(Activity): Please gather every row below that contains the word "estar".

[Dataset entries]
== Segment start ==
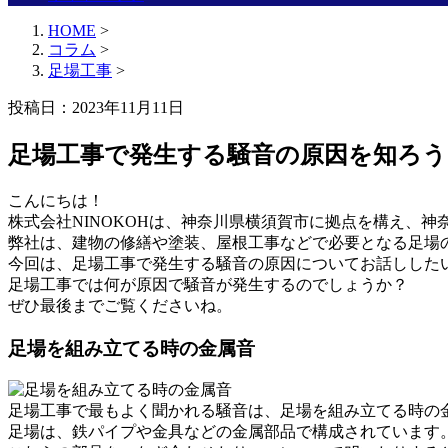
HOME
>
コラム
>
足場工事
>
投稿日：2023年11月11日
足場工事で発生する騒音の原因を知ろう
こんにちは！
株式会社NINOKOHは、神奈川県横須賀市に拠点を構え、
弊社は、建物の修繕や塗装、屋根工事などで必要となる足場
今回は、足場工事で発生する騒音の原因についてお話しした
足場工事では何が原因で騒音が発生するのでしょうか？
ぜひ最後までご覧くださいね。
足場を組み立てる時の金属音
足場工事で最もよく聞かれる騒音は、足場を組み立てる時の
足場は、鉄パイプや金具などの金属部品で構成されています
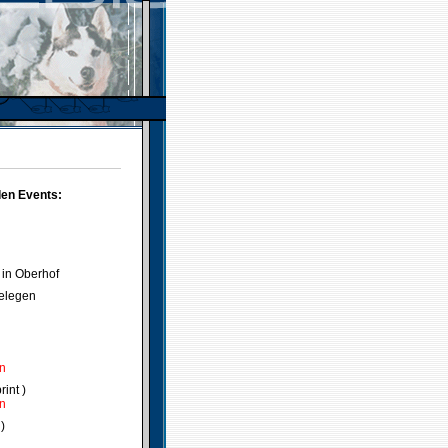
den Events:
 in Oberhof
delegen
en
int )
en
)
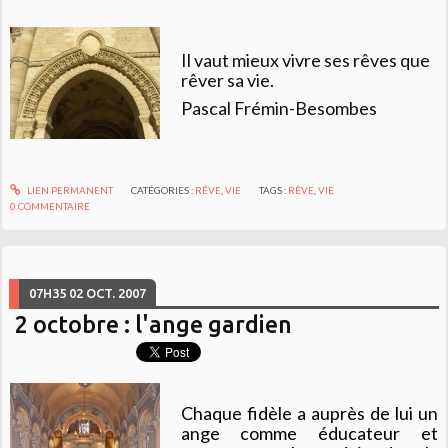
Il vaut mieux vivre ses rêves que
rêver sa vie.
Pascal Frémin-Besombes
LIEN PERMANENT
CATÉGORIES :
RÊVE
,
VIE
TAGS :
RÊVE
,
VIE
0
COMMENTAIRE
07H35
02
OCT. 2007
2 octobre : l'ange gardien
Chaque fidèle a auprès de lui un
ange comme éducateur et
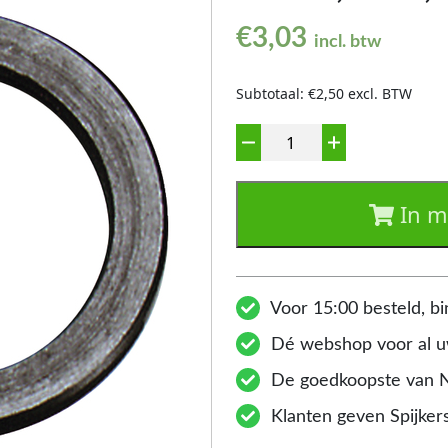
€
3,03
incl. btw
Subtotaal: €2,50 excl. BTW
Aantal
In m
Voor 15:00 besteld, bi
Dé webshop voor al uw
De goedkoopste van 
Klanten geven Spijkers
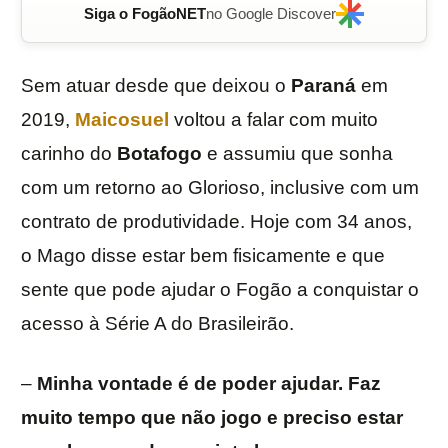
Siga o FogãoNET
no Google Discover
Sem atuar desde que deixou o
Paraná
em
2019,
Maicosuel
voltou a falar com muito
carinho do
Botafogo
e assumiu que sonha
com um retorno ao Glorioso, inclusive com um
contrato de produtividade. Hoje com 34 anos,
o Mago disse estar bem fisicamente e que
sente que pode ajudar o Fogão a conquistar o
acesso à Série A do Brasileirão.
–
Minha vontade é de poder ajudar. Faz
muito tempo que não jogo e preciso estar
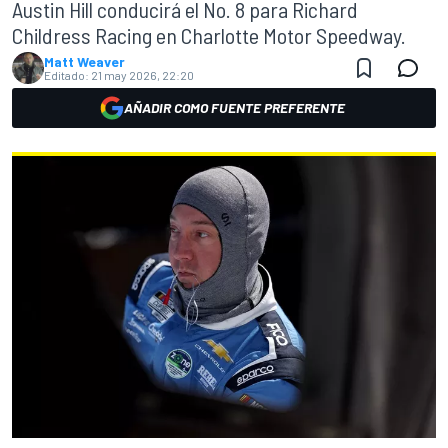
Austin Hill conducirá el No. 8 para Richard
Childress Racing en Charlotte Motor Speedway.
Matt Weaver
Editado:
21 may 2026, 22:20
AÑADIR COMO FUENTE PREFERENTE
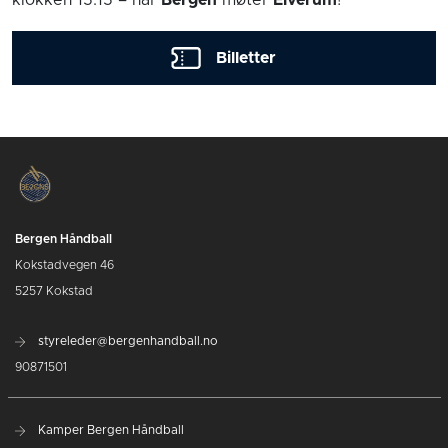
klokken 15:15
– når
Bergen
møter
Elverum
!
Billetter
Bergen Håndball
Kokstadvegen 46
5257 Kokstad
styreleder@bergenhandball.no
90871501
Kamper Bergen Håndball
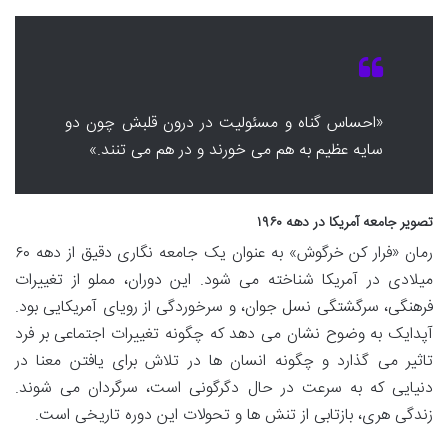
«احساس گناه و مسئولیت در درون قلبش چون دو
سایه عظیم به هم می خورند و در هم می تنند.»
تصویر جامعه آمریکا در دهه ۱۹۶۰
رمان «فرار کن خرگوش» به عنوان یک جامعه نگاری دقیق از دهه ۶۰
میلادی در آمریکا شناخته می شود. این دوران، مملو از تغییرات
فرهنگی، سرگشتگی نسل جوان، و سرخوردگی از رویای آمریکایی بود.
آپدایک به وضوح نشان می دهد که چگونه تغییرات اجتماعی بر فرد
تاثیر می گذارد و چگونه انسان ها در تلاش برای یافتن معنا در
دنیایی که به سرعت در حال دگرگونی است، سرگردان می شوند.
زندگی هری، بازتابی از تنش ها و تحولات این دوره تاریخی است.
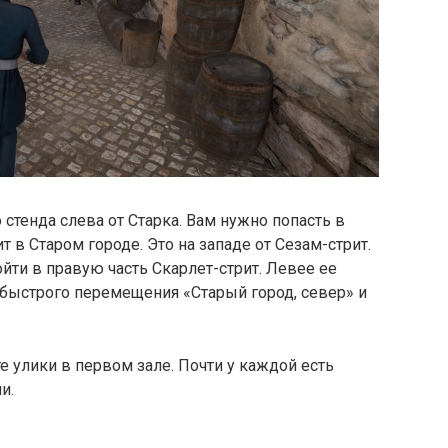
стенда слева от Старка. Вам нужно попасть в
т в Старом городе. Это на западе от Сезам-стрит.
йти в правую часть Скарлет-стрит. Левее ее
а быстрого перемещения «Старый город, север» и
е улики в первом зале. Почти у каждой есть
и.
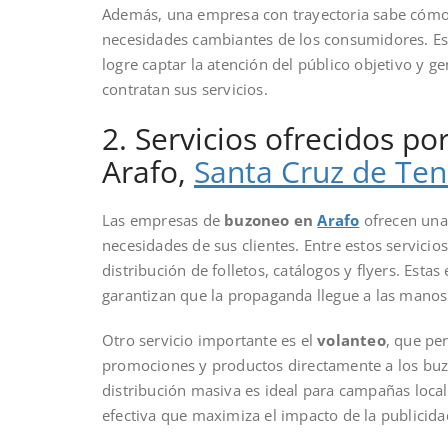
Además, una empresa con trayectoria sabe cómo 
necesidades cambiantes de los consumidores. Es
logre captar la atención del público objetivo y g
contratan sus servicios.
2. Servicios ofrecidos 
Arafo,
Santa Cruz de Ten
Las empresas de
buzoneo en
Arafo
ofrecen una 
necesidades de sus clientes. Entre estos servicio
distribución de folletos, catálogos y flyers. Est
garantizan que la propaganda llegue a las mano
Otro servicio importante es el
volanteo
, que pe
promociones y productos directamente a los buzon
distribución masiva es ideal para campañas loca
efectiva que maximiza el impacto de la publicida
== Segment end ==
(Result for this task):
o Mago disse estar bem fisicamente e que
muito tempo que não jogo e preciso estar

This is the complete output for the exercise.